Nevertheless, pm-suspend doesn't manipulate ignore_nice_load directly as we saw. Maybe it is triggering something by e.g. unloading some kernel modules before suspend. I'll try to go into that deeper ...

So the bug is probably not in the cpufreq code - thnx for your help anyway.
Comment 21 Rainer Kaluscha 2013-11-22 06:46:59 UTC
Created attachment 115621 [details]
dmesg after s2ram -f
Comment 22 Rainer Kaluscha 2013-11-22 06:47:46 UTC
Created attachment 115631 [details]
dmesg after pm-suspend
Comment 23 Viresh Kumar 2013-11-22 06:51:37 UTC
On 22 November 2013 12:14,  <bugzilla-daemon@bugzilla.kernel.org> wrote:
> So the bug is probably not in the cpufreq code - thnx for your help anyway.

I am sort of relieved now.. I understand CPUFreq code very well and
I wasn't able to guess which part screwed it up :)
Comment 24 Rainer Kaluscha 2013-11-22 07:00:38 UTC
On a quick glance at the dmesg output I already got a suspect:

Calling s2ram directly gives "Restoring governor ONDEMAND for cpu 1" while using pm-suspend leads to "Restoring governor PERFORMANCE for cpu 1" ...

Thnx again,
Rainer
Comment 25 Lan Tianyu 2013-11-22 08:34:58 UTC
yes, this looks like a user space issue. So mark this bug as invalid.
Comment 26 Rainer Kaluscha 2013-11-22 10:06:37 UTC
Thnx to your help I tracked the issue down:

pm-suspend sets - for reasons unknown to me - temporarily a new governor (performance) before suspending and re-enables the old one after resume. 

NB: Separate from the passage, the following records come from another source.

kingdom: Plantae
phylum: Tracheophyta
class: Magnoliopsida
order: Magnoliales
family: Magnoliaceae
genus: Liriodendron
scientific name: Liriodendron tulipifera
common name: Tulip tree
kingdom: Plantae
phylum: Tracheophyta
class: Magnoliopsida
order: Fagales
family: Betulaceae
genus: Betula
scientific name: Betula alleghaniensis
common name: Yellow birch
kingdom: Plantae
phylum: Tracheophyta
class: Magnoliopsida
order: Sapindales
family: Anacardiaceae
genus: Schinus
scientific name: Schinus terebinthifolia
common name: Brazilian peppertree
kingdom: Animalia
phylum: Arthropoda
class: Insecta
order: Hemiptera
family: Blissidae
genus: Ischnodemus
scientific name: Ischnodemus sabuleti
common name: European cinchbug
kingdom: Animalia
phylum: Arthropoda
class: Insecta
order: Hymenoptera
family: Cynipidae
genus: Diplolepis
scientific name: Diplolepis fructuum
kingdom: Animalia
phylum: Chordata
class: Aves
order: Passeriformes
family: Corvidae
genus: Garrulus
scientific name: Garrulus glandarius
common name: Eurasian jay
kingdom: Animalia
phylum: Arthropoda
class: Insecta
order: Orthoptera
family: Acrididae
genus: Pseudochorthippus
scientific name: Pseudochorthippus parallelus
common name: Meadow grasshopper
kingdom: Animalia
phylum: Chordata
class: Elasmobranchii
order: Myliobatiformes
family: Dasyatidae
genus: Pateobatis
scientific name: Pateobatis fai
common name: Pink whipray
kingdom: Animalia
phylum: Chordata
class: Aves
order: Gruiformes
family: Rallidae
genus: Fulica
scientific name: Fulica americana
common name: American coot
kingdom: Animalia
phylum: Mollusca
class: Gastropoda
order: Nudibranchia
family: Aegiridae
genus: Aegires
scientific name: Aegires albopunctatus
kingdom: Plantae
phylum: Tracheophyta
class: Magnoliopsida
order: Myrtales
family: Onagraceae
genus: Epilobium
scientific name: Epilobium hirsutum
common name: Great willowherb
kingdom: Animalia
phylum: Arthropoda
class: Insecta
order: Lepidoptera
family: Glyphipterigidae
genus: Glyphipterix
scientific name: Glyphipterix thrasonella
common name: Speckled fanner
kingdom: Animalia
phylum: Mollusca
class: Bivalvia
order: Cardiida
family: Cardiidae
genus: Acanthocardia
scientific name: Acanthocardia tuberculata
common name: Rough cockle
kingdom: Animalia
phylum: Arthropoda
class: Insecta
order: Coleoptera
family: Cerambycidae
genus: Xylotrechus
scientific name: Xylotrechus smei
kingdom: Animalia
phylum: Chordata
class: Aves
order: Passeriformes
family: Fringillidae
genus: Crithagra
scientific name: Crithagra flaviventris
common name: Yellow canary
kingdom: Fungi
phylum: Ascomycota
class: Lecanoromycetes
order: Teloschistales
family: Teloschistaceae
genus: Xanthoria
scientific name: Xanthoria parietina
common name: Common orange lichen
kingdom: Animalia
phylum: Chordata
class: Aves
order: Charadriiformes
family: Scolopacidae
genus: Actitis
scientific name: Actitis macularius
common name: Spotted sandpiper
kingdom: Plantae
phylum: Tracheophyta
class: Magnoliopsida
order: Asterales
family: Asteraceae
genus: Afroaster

However, it seems to fail in storing also the corresponding settings of the governor so all non-default settings like ignore_nice_load=1 are lost :-(

Thnx again,
Rainer

P.S. pm_suspend uses the interface under /sys/devices/system/cpu/cpu*/cpufreq/scaling_governor so the issue didn't arise with older kernels where that option wasn't present or enabled.